The network is made up of four trails, all marked with colors that match those on the trail map, which is posted at the trailhead and online. This, along with signs posted at trail intersections, makes navigation easy.

The Canyon Trail, which begins at the main parking area, is marked with green blazes. Forming a loop off of the Canyon Trail, the Shelterwood Trail is marked in white. At the end of the Canyon Trail, the Plantation Trail is marked in yellow. And branching off of that, the North Trail forms a loop that’s marked in blue.

Photo courtesy of Aislinn Sarnacki
THROUGH THE FERNS — Juno trots through some ferns on Sept. 29, while exploring Williamsburg Forest.

On Sept. 29 — with my dog, Juno, in tow — I walked all four trails, slowly, inspecting mushrooms and admiring the foliage of trees transitioning into their fall colors. It was nice to share the property with Juno, and it certainly brought back memories of Oreo, who died in 2020. They’re entirely different dogs, but both appeared to enjoy the many scents and sights of that forest.

In a place that’s so thoroughly wooded, it’s hard to imagine that it was once home to a small farming community that began in the late 1800s. Throughout the trail network are small reminders of that history, including the foundations of two homesteads.

The site of the Larson-Decker Homestead, built in 1876, can be found near the main parking area; and the impressive fieldstone foundation of the Decker-Lovejoy Homestead, built around the same time, can be found near the outdoor classroom. Signs featuring old photos and information can be found at each of the sites. 

Photo courtesy of Aislinn Sarnacki
MUSHROOMS — Giant white mushrooms grow out of a tree in Williamsburg Forest.

In the 1930s, the property became a part of the White Mountains National Forest.
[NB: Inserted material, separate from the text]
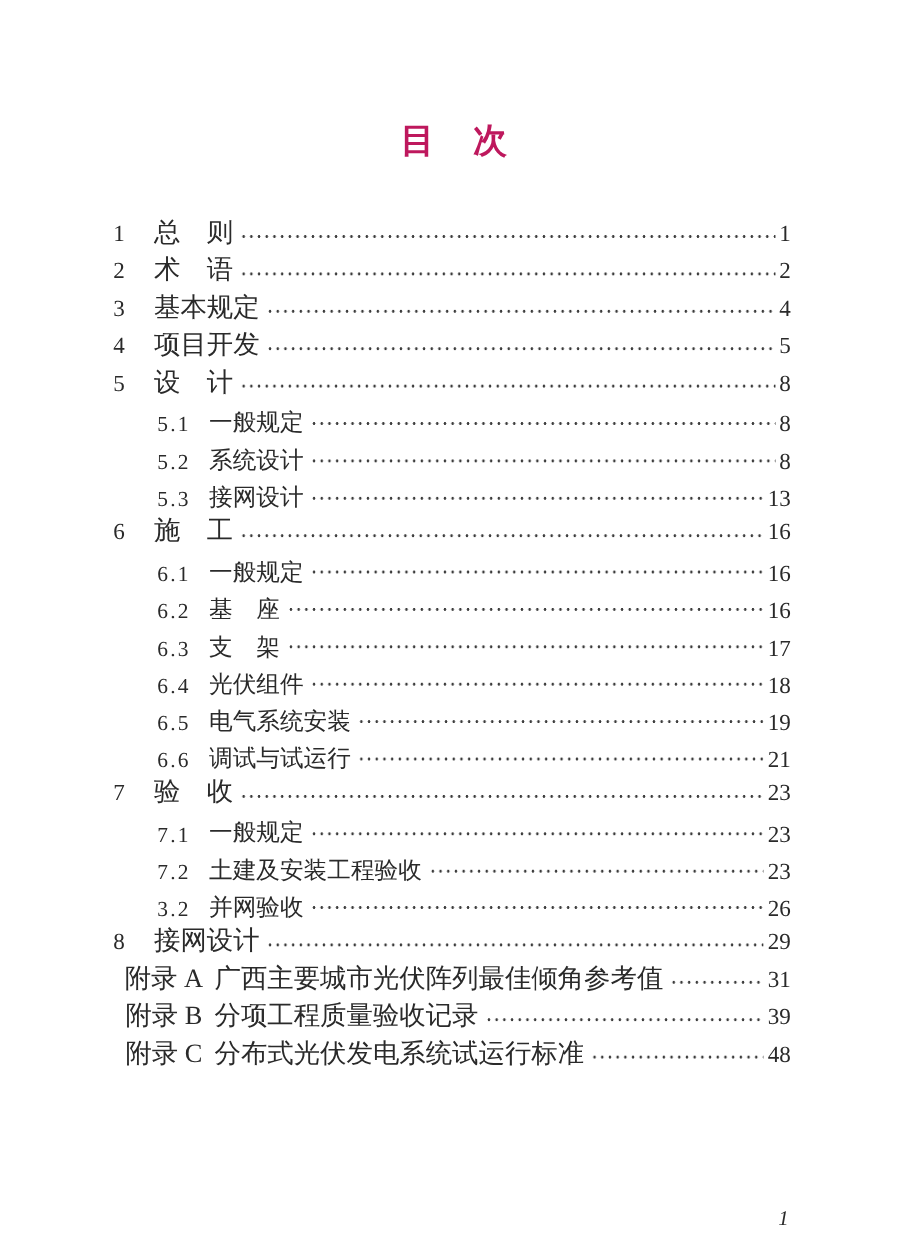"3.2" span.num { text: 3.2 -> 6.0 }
And in 1980, the land was deeded to the Piscataquis County Soil and Water Conservation District. It has since become a place of outdoor education and recreation, though it’s certainly not a bustling location, from my experience. Being somewhat off the beaten track, it’s a peaceful place to enjoy the wilderness.

The forest is full of wildlife. In fact, it’s featured in the Maine Audubon Birding Guide. While there in late September, I noticed fresh piles of moose and deer poop. I spooked a ruffed grouse, and I watched a barred owl soar through the trees, pursued by a smaller bird, or maybe it was the other way around. 

The trails are well-marked and easy to follow, but a few short sections were a little overgrown. That didn’t bother me one bit, but I do suggest wearing pants to prevent your legs from being scratched by encroaching vegetation.

This time of year, I’m often preoccupied with wild mushrooms. Many fungi species put on a final show before winter sets in. So, a major highlight of my recent trip to Williamsburg Forest was the variety of mushrooms I found. Not being a fungi expert, I can only guess at their identifications. But I believe I found some massive oyster mushrooms, each cap about as large as one of my hands, fingers outstretched.

I also found clusters of yellow-orange mushrooms with velvety brown-black stocks growing out of a dead tree. Small, red-capped mushrooms popped out of the leaf litter here and there. And on a mossy log near a brook, I found a community of brown mushrooms with frilly edges to their round caps. It was quite a whimsical scene.

If you haven’t been to this forest before and want to check it out, a great introduction would be the upcoming Fall Forestry Field Tour, running from 9 a.m. to noon on Oct. 15. Local experts will lead attendees on the updated trails, sharing their knowledge about forest management. 

The tour is just one of the many public programs and workshops held by the Piscataquis County Soil and Water Conservation District. 

Whether you attend the tour or visit the trail network on your own, keep an eye out for my favorite interpretive display. It points out three “legacy” white pines, which are among the oldest trees on the property. They were likely left untouched when the land was first cleared for farming. 

As a Mainer, I’ve seen my share of massive white pines, but they never fail to fill me with awe.